# Нужна программа для сравнения содержимого папок



## Drongo (26 Май 2014)

Приветы всем.

В общем занимаясь порядком на винте, т.к. винт не очень большой, приходится экономить на месте. Есть две папки с одинаковым названием и там и там почти одни и теже файлы\папки. Мне нужно сравнить как-то эти папки и одну из них, содержащую неактуальные данные(старые) - удалить. Также если во одной из папок есть файлы\папки, которых нет в одной из них, оставить для переноса в одну оставшуюся после всех манипуляций.

Запутано, короче нужна программа для сравнения файлов и папок и удалить идентичные по содержанию файлы и папки.


----------



## Кирилл (26 Май 2014)

На ум приходит написание алгоритма получения списка файлов с датой изменения и последующей операцией...м?
А проги такой не знаю.


----------



## glax24 (26 Май 2014)

Я использую Beyond Compare, также можно попробовать WinMerge (но она мне не понравилась уже не помню чем.)


----------



## regist (26 Май 2014)

В примитивном виде сравнение файлов и папок есть и в Тотал коммандере, лично я обычно пользуюсь им.
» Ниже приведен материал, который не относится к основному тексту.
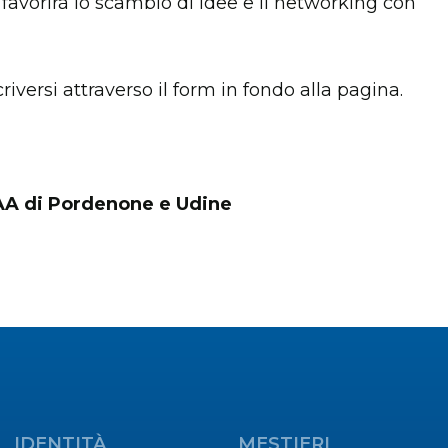
avorirà lo scambio di idee e il networking con
iversi attraverso il form in fondo alla pagina.
CIAA di Pordenone e Udine
IDENTITÀ
MESTIERI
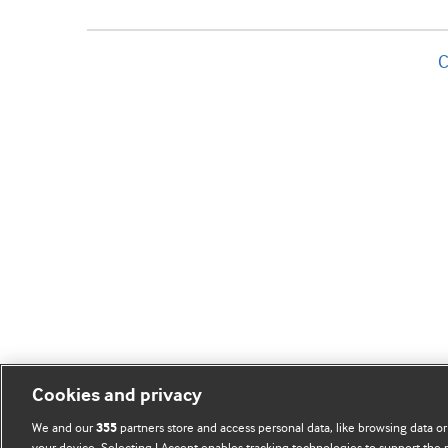
C
Cookies and privacy
We and our
partners store and access personal data, like browsing data or
355
your device. Selecting I Accept enables tracking technologies to support th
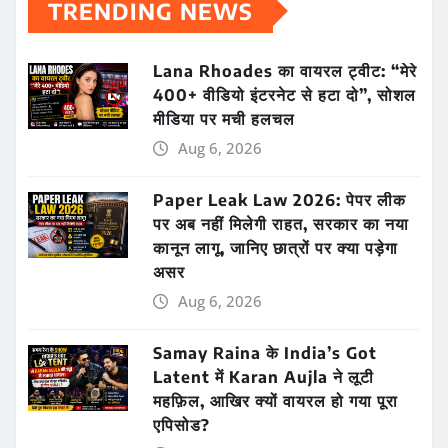
TRENDING NEWS
Lana Rhoades का वायरल ट्वीट: “मेरे
400+ वीडियो इंटरनेट से हटा दो”, सोशल
मीडिया पर मची हलचल
Aug 6, 2026
Paper Leak Law 2026: पेपर लीक
पर अब नहीं मिलेगी राहत, सरकार का नया
कानून लागू, जानिए छात्रों पर क्या पड़ेगा
असर
Aug 6, 2026
Samay Raina के India’s Got
Latent में Karan Aujla ने लूटी
महफ़िल, आखिर क्यों वायरल हो गया पूरा
एपिसोड?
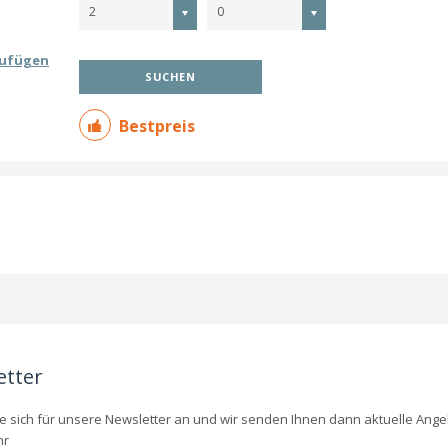
2
0
zufügen
SUCHEN
Bestpreis
etter
e sich für unsere Newsletter an und wir senden Ihnen dann aktuelle Ange
hr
Хотя для сравнения папок он наверно неудобен.


----------



## orderman (26 Май 2014)

В TotalCommander есть возможность сравнить каталоги/ с учетом подкаталогов/ тоже+ скрыв одинаковые файлы. Если картинки или фотки, то также есть программы, например Picasa


----------



## Phoenix (26 Май 2014)

http://static.auslogics.com/en/duplicate-file-finder/duplicate-file-finder-setup.exe
А такой вариант - ищет дубли файлов. Затем просто выбираете где оставить, где удалить. Довольно удобно.


----------



## Ramzes (27 Май 2014)

Последние годы пользуюсь Тоталом для таких целей, его набора опций для сравнения всегда хватало с лихвой







Еще Araxis Merge могу порекомендовать, он для сравнения файлов особенно хорош.


----------